▸ Trecho selecionado

:::

Mesmo sendo considerado um mestre da pintura de cavalete, na minha opinião, a maior contribuição de Delpino para as artes mineiras está na imprensa, pois o cara era um exímio desenhista e como tal, era mais arrojado no traço do que em suas pinturas acadêmicas. Além de ter publicado em jornais como O Diabo, O Mequetrefe e o Tagarela, em Barbacena ele ilustrou vários números de O Mensal, com primorosos desenhos em bico-de-pena. Em outros posts publicarei alguns deles para deleite dos graficardíacos.
Seus desenhos emprestavam um charme às publicações que nunca mais nossa imprensa local teria igual...

:::

▸ Registros a processar

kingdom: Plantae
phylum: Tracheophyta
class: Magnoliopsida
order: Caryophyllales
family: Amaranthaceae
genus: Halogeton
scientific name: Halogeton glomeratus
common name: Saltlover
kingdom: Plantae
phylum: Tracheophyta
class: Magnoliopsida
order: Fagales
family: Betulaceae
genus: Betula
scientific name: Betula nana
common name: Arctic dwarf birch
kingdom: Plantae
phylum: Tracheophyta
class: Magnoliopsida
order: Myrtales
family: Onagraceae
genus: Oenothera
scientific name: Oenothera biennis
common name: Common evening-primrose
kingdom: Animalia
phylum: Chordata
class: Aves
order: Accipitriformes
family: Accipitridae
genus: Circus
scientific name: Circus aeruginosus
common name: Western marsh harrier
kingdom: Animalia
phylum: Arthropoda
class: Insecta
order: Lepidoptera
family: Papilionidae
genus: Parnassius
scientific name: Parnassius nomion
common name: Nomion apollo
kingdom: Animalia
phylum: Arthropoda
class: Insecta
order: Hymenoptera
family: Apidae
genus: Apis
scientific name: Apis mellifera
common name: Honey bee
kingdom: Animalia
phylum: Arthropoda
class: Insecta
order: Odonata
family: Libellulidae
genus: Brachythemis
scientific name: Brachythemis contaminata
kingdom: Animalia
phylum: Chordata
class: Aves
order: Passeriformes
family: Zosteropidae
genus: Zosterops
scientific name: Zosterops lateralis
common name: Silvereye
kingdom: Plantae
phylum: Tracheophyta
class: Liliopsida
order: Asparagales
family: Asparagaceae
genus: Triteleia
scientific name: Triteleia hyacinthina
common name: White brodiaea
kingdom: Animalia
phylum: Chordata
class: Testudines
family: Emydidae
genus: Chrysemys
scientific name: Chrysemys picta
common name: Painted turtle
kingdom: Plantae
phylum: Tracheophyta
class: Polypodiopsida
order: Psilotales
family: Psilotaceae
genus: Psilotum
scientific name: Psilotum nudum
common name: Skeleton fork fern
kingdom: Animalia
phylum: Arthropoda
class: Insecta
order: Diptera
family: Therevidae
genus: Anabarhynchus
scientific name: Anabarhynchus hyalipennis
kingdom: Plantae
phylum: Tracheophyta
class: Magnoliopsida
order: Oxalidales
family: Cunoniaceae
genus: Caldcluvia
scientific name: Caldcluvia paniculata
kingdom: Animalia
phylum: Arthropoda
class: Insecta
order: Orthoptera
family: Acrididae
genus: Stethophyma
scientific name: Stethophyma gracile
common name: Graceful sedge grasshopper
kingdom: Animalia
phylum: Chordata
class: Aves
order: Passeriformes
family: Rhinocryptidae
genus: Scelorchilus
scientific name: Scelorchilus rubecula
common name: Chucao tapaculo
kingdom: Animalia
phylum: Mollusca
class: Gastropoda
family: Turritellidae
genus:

:::

▸ O que fazer
1. Cite literalmente o trecho sobre Delpino, começando em "Mesmo sendo considerado" e terminando em "deleite dos graficardíacos.".
2. Reescreva os registros começando na linha que contém "order: Orthoptera" e terminando no fim dos registros, substituindo "common name" por "vernacular name" e mantendo todo o resto igual.

▸ Respostas do exercício
1.
Mesmo sendo considerado um mestre da pintura de cavalete, na minha opinião, a maior contribuição de Delpino para as artes mineiras está na imprensa, pois o cara era um exímio desenhista e como tal, era mais arrojado no traço do que em suas pinturas acadêmicas. Além de ter publicado em jornais como O Diabo, O Mequetrefe e o Tagarela, em Barbacena ele ilustrou vários números de O Mensal, com primorosos desenhos em bico-de-pena. Em outros posts publicarei alguns deles para deleite dos graficardíacos.

2.
order: Orthoptera
family: Acrididae
genus: Stethophyma
scientific name: Stethophyma gracile
vernacular name: Graceful sedge grasshopper
kingdom: Animalia
phylum: Chordata
class: Aves
order: Passeriformes
family: Rhinocryptidae
genus: Scelorchilus
scientific name: Scelorchilus rubecula
vernacular name: Chucao tapaculo
kingdom: Animalia
phylum: Mollusca
class: Gastropoda
family: Turritellidae
genus:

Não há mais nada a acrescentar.